А Куриль и не стал ждать пояснений. Он стегнул каргинов и тоже решил помолчать. Ему далеко не все было известно, но главное, как показалось ему, он теперь понимал. Очень плохо, что русские насторожились и хотят придержать, припугнуть северян. Но к плохому примешалось хорошее: священник Синявин определенно не соглашается с этим. Почему? Кто знает. Может, больно стало за несчастных людей, вымирающих год от года, может, решил предотвратить еще худшую жизнь, а может, хочет как-то прославиться — получить белую шапку, уехать в Якутск, а исправник ему мешает. Синявин об этом не скажет.
И перепугавшийся Куриль приободрился: большое дело уже началось, и у него есть поддержка.
Они очень долго ехали молча, пока Синявину стало невмоготу: ошметки снега, летящие из-под копыт, попадали ему в лицо, и он прятал голову, уткнувшись лбом Курилю в шею, от сидения боком спину его ломило.
— Как бы мне пересесть, — попросил он.
— Нельзя. Гнать левой рукой не могу. Немного поедем потише.
Так, потихоньку, они и выехали не то на гребень огромной заструги, не то на перелом тундры. С этого чуть заметного возвышения дорога пошла вроде бы вниз. Теперь надо бы ехать быстрей, но священник Синявин, заметив длиннейший, бесконечный ряд жердей с поперечными крестовинами, разжал руки, освободился от Куриля и сказал:
— Останови.
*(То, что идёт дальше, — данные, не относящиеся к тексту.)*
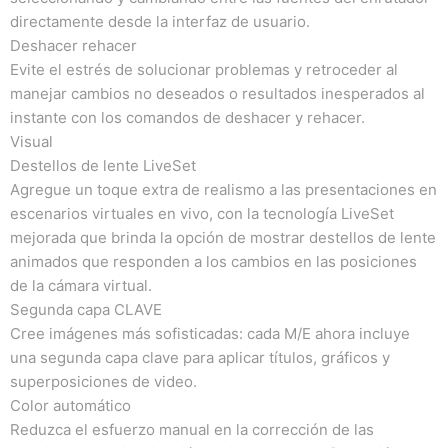
directamente desde la interfaz de usuario.
Deshacer rehacer
Evite el estrés de solucionar problemas y retroceder al
manejar cambios no deseados o resultados inesperados al
instante con los comandos de deshacer y rehacer.
Visual
Destellos de lente LiveSet
Agregue un toque extra de realismo a las presentaciones en
escenarios virtuales en vivo, con la tecnología LiveSet
mejorada que brinda la opción de mostrar destellos de lente
animados que responden a los cambios en las posiciones
de la cámara virtual.
Segunda capa CLAVE
Cree imágenes más sofisticadas: cada M/E ahora incluye
una segunda capa clave para aplicar títulos, gráficos y
superposiciones de video.
Color automático
Reduzca el esfuerzo manual en la corrección de las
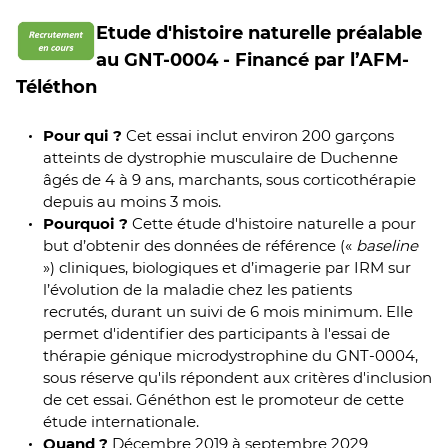
Etude d'histoire naturelle préalable
au GNT-0004 - Financé par l’AFM-
Téléthon
Pour qui ?
Cet essai inclut environ 200 garçons
atteints de dystrophie musculaire de Duchenne
âgés de 4 à 9 ans, marchants, sous corticothérapie
depuis au moins 3 mois.
Pourquoi ?
Cette étude d'histoire naturelle a pour
but d’obtenir des données de référence («
baseline
») cliniques, biologiques et d’imagerie par IRM sur
l’évolution de la maladie chez les patients
recrutés, durant un suivi de 6 mois minimum. Elle
permet d'identifier des participants à l'essai de
thérapie génique microdystrophine du GNT-0004,
sous réserve qu'ils répondent aux critères d'inclusion
de cet essai. Généthon est le promoteur de cette
étude internationale.
Quand ?
Décembre 2019 à septembre 2029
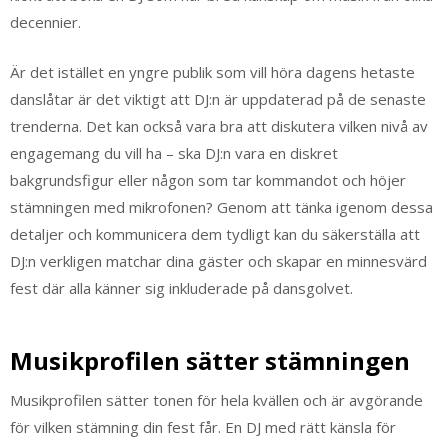
decennier.
Är det istället en yngre publik som vill höra dagens hetaste
danslåtar är det viktigt att DJ:n är uppdaterad på de senaste
trenderna. Det kan också vara bra att diskutera vilken nivå av
engagemang du vill ha – ska DJ:n vara en diskret
bakgrundsfigur eller någon som tar kommandot och höjer
stämningen med mikrofonen? Genom att tänka igenom dessa
detaljer och kommunicera dem tydligt kan du säkerställa att
DJ:n verkligen matchar dina gäster och skapar en minnesvärd
fest där alla känner sig inkluderade på dansgolvet.
Musikprofilen sätter stämningen
Musikprofilen sätter tonen för hela kvällen och är avgörande
för vilken stämning din fest får. En DJ med rätt känsla för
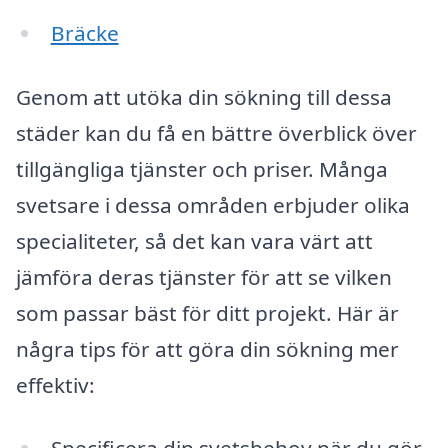
Bräcke
Genom att utöka din sökning till dessa
städer kan du få en bättre överblick över
tillgängliga tjänster och priser. Många
svetsare i dessa områden erbjuder olika
specialiteter, så det kan vara värt att
jämföra deras tjänster för att se vilken
som passar bäst för ditt projekt. Här är
några tips för att göra din sökning mer
effektiv:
Что это здесь такое? Сроду не видел.
— Путь богу Христу, — натянул вожжи Куриль. Он сразу снял рукавицы, и от его рук пошел пар.
— Да, постарался, — сказал Синявин, вставая. — Даже перестарался…
Догор, — обратился он по-якутски к каюру кибитки, в которой сидели дьячок с Чайгуургином, — поезжай потихоньку вперед. Ох, Курилов, Курилов! Православной церкви указал путь. В тебя просто влюбиться можно.
— Как дела в Среднеколымске? — спросил Куриль, пропустив мимо ушей похвалу.
— Что Среднеколымск! — вздохнул Синявин. Он проводил взглядом сурово замкнутого Косчэ-Ханидо, глядя при этом лишь на его руки в больших рукавицах. — Река Колыма только отражает небо. А небо мутное.
— Опять из Якутска пришла бумага? И опять с плохими вестями?
— С плохими. На войне-то все хорошо, говорят. А беспокойство у нас большое.
— Ты можешь рассказать мне всю правду?
— Рассказать можно. Тебе бы кстати-то знать. Да ведь ты человек непонятный. Скажи, Курилов, сколько раз ты собираешься жить?
— Я?.. Юкагиры верят, что можно два раза жить. Но у меня нет кровных детей, значит, и жизнь у меня одна.
— Одна! И у меня тоже… А не боишься ли ты и одной не дожить?
Губы Куриля сразу сжались так, что стали напоминать маленький лук. Он отвернулся от бородатого гостя и пошел поправлять на оленях сбрую. А когда вернулся, продолжил:
— Мои предки, говорят, пошли от медведя и женщины. Я эрбэчкан. Потому такой видом и нравом. Я только не сосу палец. Другие сосут и потом отмораживают. У меня все пальцы целы. За жизнь ухватился крепко.
— Нет. Ты просто в толк не можешь взять очень многого, — загорячился Синявин, нервно выдирая из бороды сосульки. — Ты со всех сторон под ударом.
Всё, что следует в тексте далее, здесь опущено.